If you're on the fence about this class I can easily answer your concerns. BUY IT. Lindsay provides top notch professional education while keeping things interesting. Her words are precise and direct. I actually felt GOOD just watching and learning. I mean, like someone surprised me with a cupcake kinda GOOD. After the class I could immediately see improvements in my photography. The best part is that I learned enough to see the wrong in my setups. Knowing what's wrong is just as important as knowing what's right. She is funny, easy going, energetic and filled with knowledge. I would also highly recommend her Posing 101 class as a must have addition to this course. I feel like I have learned more than I could possibly use. I will be going through this course over and over again just to make sure it all sinks in.
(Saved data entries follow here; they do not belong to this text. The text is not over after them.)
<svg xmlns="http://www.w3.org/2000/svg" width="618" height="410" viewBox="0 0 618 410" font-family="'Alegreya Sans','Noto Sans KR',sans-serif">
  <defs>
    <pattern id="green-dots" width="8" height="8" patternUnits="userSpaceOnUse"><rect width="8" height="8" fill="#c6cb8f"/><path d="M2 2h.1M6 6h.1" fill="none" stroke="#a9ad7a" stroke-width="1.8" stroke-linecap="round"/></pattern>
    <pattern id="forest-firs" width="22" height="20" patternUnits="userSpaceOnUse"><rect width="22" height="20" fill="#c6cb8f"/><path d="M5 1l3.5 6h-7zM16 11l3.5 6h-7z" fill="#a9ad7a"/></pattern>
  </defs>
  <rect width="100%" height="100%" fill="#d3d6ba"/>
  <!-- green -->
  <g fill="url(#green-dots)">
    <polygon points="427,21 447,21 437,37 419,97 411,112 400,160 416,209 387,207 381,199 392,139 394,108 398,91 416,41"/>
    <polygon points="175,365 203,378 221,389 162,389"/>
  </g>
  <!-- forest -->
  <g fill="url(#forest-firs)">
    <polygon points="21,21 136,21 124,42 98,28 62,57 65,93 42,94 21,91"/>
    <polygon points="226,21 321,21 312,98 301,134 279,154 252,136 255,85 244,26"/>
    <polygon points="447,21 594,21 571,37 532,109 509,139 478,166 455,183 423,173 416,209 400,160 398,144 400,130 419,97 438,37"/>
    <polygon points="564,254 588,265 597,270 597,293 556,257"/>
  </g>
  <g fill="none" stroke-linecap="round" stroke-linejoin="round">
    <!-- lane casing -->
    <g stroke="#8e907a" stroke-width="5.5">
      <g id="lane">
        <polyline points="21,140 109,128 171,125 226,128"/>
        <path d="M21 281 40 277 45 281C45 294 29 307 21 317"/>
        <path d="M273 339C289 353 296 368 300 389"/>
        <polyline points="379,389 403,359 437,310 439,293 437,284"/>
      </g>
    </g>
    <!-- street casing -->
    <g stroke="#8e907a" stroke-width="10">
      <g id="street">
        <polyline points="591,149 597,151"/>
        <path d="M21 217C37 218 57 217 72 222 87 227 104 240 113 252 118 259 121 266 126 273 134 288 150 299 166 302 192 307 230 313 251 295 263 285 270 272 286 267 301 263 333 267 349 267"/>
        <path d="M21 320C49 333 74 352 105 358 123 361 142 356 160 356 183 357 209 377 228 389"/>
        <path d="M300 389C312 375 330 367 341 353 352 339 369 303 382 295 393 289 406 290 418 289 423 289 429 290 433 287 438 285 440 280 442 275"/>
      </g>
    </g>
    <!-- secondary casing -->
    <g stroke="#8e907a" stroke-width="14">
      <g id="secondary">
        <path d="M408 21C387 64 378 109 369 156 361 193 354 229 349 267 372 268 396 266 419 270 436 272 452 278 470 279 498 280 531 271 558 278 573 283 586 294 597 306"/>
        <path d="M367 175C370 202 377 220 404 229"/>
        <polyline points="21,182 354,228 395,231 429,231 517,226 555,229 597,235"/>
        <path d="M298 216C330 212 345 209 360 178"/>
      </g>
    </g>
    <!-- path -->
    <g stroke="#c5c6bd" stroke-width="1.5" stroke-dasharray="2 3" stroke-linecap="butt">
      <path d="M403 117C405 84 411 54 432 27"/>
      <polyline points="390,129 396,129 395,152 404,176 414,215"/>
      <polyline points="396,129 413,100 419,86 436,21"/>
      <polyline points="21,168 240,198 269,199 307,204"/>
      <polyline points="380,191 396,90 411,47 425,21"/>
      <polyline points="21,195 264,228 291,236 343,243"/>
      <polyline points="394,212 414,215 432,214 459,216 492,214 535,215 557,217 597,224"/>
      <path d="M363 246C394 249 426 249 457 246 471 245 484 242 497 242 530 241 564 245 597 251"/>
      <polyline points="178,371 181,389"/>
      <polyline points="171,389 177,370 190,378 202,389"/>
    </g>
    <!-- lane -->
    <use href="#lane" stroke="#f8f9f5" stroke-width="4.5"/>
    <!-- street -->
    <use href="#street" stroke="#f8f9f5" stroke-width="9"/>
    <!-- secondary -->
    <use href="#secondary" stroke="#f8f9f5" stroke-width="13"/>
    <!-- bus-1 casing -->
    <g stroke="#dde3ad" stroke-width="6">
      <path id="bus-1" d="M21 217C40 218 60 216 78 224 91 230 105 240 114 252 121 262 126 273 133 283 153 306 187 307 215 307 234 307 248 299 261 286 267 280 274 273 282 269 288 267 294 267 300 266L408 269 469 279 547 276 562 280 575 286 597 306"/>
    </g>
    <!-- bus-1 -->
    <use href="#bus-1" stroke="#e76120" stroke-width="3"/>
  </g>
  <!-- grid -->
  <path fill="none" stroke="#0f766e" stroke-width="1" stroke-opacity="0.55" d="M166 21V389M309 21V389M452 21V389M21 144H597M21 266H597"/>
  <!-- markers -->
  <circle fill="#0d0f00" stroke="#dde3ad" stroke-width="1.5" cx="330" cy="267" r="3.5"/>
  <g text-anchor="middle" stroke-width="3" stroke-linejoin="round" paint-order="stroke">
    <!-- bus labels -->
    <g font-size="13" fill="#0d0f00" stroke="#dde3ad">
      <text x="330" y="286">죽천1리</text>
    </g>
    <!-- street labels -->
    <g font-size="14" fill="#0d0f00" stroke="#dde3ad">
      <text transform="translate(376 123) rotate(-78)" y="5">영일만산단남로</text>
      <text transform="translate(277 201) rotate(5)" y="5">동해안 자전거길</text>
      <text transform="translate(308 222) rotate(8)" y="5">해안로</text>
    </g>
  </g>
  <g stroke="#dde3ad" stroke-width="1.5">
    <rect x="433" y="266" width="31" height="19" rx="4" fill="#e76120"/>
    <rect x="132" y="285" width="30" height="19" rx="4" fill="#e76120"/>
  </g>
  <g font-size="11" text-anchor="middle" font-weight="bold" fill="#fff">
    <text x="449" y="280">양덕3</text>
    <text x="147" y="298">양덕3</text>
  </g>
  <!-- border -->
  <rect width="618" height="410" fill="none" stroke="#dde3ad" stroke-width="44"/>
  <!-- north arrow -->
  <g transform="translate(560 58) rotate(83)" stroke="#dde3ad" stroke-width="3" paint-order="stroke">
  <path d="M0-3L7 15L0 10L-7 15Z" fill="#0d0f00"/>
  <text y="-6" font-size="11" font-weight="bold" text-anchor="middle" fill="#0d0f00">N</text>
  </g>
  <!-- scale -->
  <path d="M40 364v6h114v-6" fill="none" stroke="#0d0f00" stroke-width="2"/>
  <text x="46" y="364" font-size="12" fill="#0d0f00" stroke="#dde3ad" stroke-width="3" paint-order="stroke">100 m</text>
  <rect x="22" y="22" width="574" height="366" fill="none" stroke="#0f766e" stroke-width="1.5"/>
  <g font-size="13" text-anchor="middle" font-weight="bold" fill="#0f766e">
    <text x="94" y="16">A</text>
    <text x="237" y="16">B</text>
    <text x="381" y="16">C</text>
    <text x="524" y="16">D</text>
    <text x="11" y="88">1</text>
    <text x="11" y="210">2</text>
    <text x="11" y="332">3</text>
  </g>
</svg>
There's THAT MUCH she offers that you will always learn more with each time you watch. I hope this helps someone make the decision to up their game. That is exactly what it did for me.

Beatrice Palma

Hi, I am Beatrice from Italy. I think this class is superb. I finally understood what are the guide lines to follow, I tried for years but never found such a good explanation. Lindsay is a wonderful teacher, she explains in a simple way, she shares a lot of knowledge and she shows in practice what are the results of every single choice. Thank you so much, it was really amazing and super interesting!!!!

Penny Foster

I have been shooting families and pets in my living room space for two years now and I thought I was doing a good job but certain skills had eluded me, like lighting a white background to perfection and shooting people with glasses without the reflections in my shots. Then I watched this course and had so many 'aha' moments that I HAD to buy it; not just for Lindsay's teaching style (which is pretty awesome( but also for all the lighting diagrams that I can refer to whenever I feel like 'stepping my lighting up to the next level'. Lindsay shows you what you can do with minimal gear, so you can get started right away; no need for expensive triggers (I have a set that just fires when I press the shutter), and no need for expensive branded modifiers (she shows you what you can do with one umbrella). Lindsay is so enthusiastic, it is obvious that she loves light, and it is hard not to get 'fired up' to try all of her lighting setups. Brilliant course once again!